Tip-Top Quotables: "It's like she's walking on a carpet of mice," plus a few other great lines this week

With that new haircut, she looks like a stunt double for Justin Bieber in 2009.
My favorite monthly section in old Source magazine issues was "Hip-Hop Quotables," in which the Source editors printed out their favorite new rap verse of the month, from the first bar to the last. "Tip-Top Quotables," which I've named after that Source section, is a collection of my favorite quotes of the week from anywhere, whether it's a recent TV show or a new rap verse. "TTQ" won't appear on this blog every week. It'll appear whenever the fuck I feel like it.

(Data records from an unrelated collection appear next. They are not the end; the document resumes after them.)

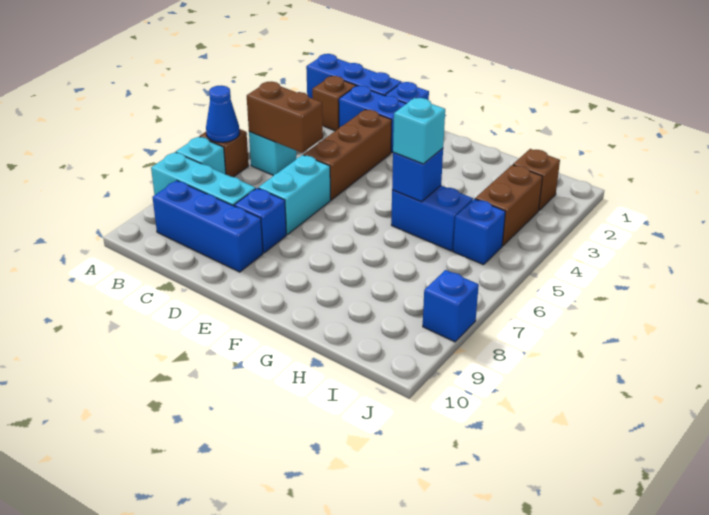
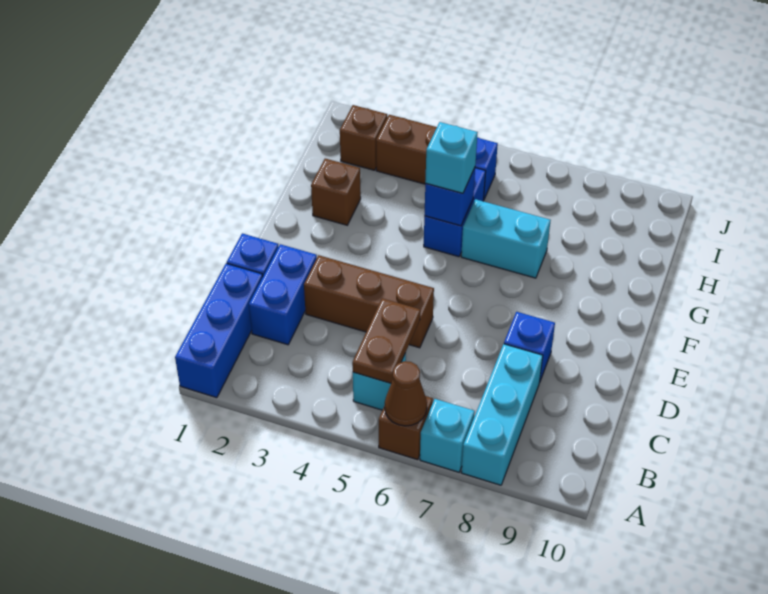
blue cone A6 level 2 -> brown cone A6 level 2
brown brick B2 level 1 -> brown brick G2 level 1
brown brick B5:C5 level 2 -> brown plate B5:C5 level 2
blue brick B9:D9 level 1 -> none
cyan brick D6:D7 level 1 -> cyan brick G6:G7 level 1
blue brick J8 level 1 -> none

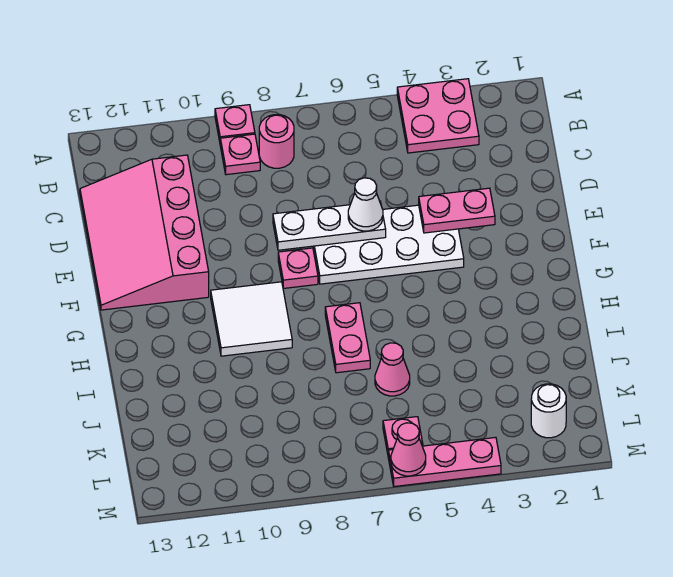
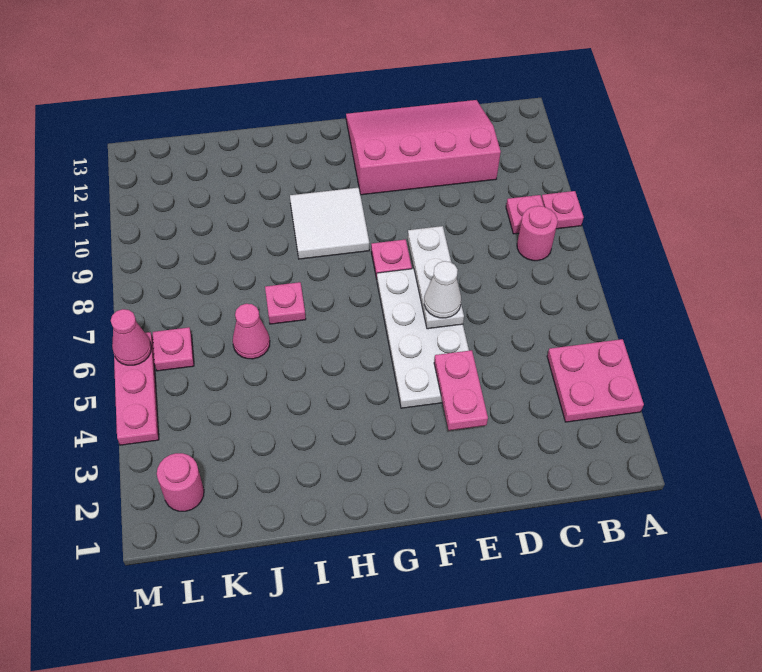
pink plate H7:I7 level 1 -> pink plate I7 level 1
white round brick L2 level 1 -> pink round brick L2 level 1

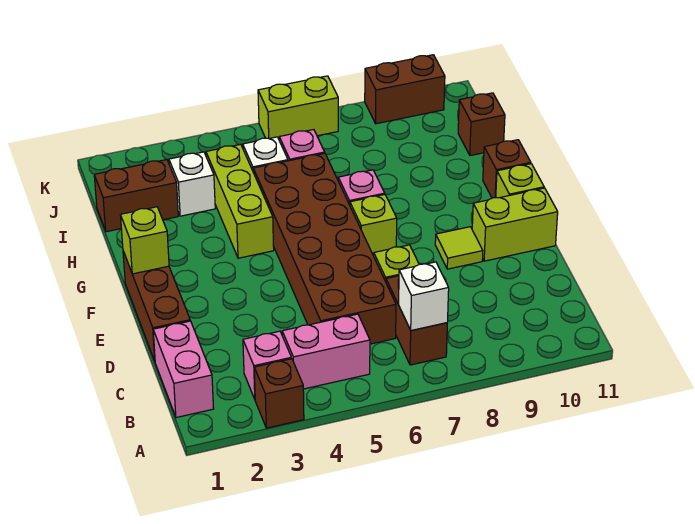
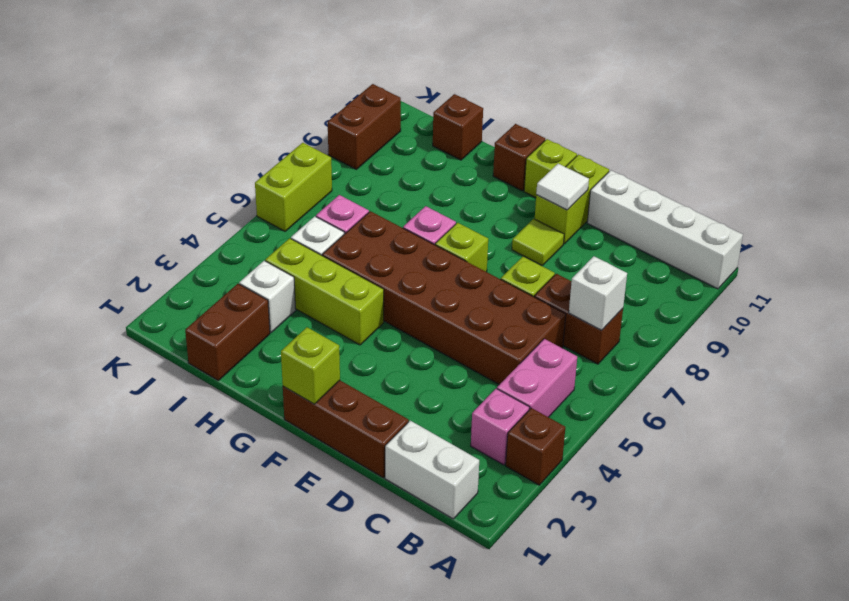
none -> white brick A11:D11 level 1
pink brick B1:C1 level 1 -> white brick B1:C1 level 1
none -> white tile E10 level 2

So this week, I wrote my first piece for Splitsider, "The 'Gas Leak Year' of The Boondocks," about why I, a Boondocks fan, have been disappointed with most of the show's new episodes. Complex podcaster Desus, who's big on Black Twitter and writes frequently hilarious tweets, retweeted the link to my Splitsider article, so thanks to Black Twitter, my piece received more RTs and faves than I expected. If there's any half of Twitter you'd be glad to have on your side, it would definitely be Black Twitter, and not having Black Twitter on your side is something Stacey Dash would know all too well.

If I didn't write the Boondocks critique and someone else wrote it instead, I would have included an excerpt from it below. But because I wrote it, I won't quote from it in "TTQ" because doing so would be masturbatory and self-congratulatory, like favoriting your own tweet. Sorry, Harry Allen, you'll always be a hip-hop journalism hero of mine, but favoriting your own tweet is the epitome of being way too up your own ass. I hope the favoriting of his own tweet was an accident (maybe he was trying to favorite the retweeting DJ QBert did of his tweet, and instead, it ended up looking like he was favoriting himself). He's middle-aged. Folks on Twitter who are middle-aged always make a bunch of blunders over there, like hyphenating a hashtag or doing the social media equivalent of wearing squeaky Selina Mayer shoes. Speaking of which, those very shoes are the subject of a couple of this week's best quotes.

* "It just destroyed me. I mean, I was bulimic the whole first year, and I didn't even lose any weight from it."--Chief of Staff Ben Cafferty (Kevin Dunn) on his first year as the last president's Chief of Staff, Veep, "New Hampshire"

* "It's like she's walking on a carpet of mice."--Mike McLintock (Matt Walsh) reacting to the squeaky high heels Gary Walsh (Tony Hale) gave to President Selina Meyer (Julia Louis-Dreyfus) as a gift, Veep, "New Hampshire"

* "Sounds like the theme from Psycho."--Ben on Selina's squeaky shoes, Veep, "New Hampshire"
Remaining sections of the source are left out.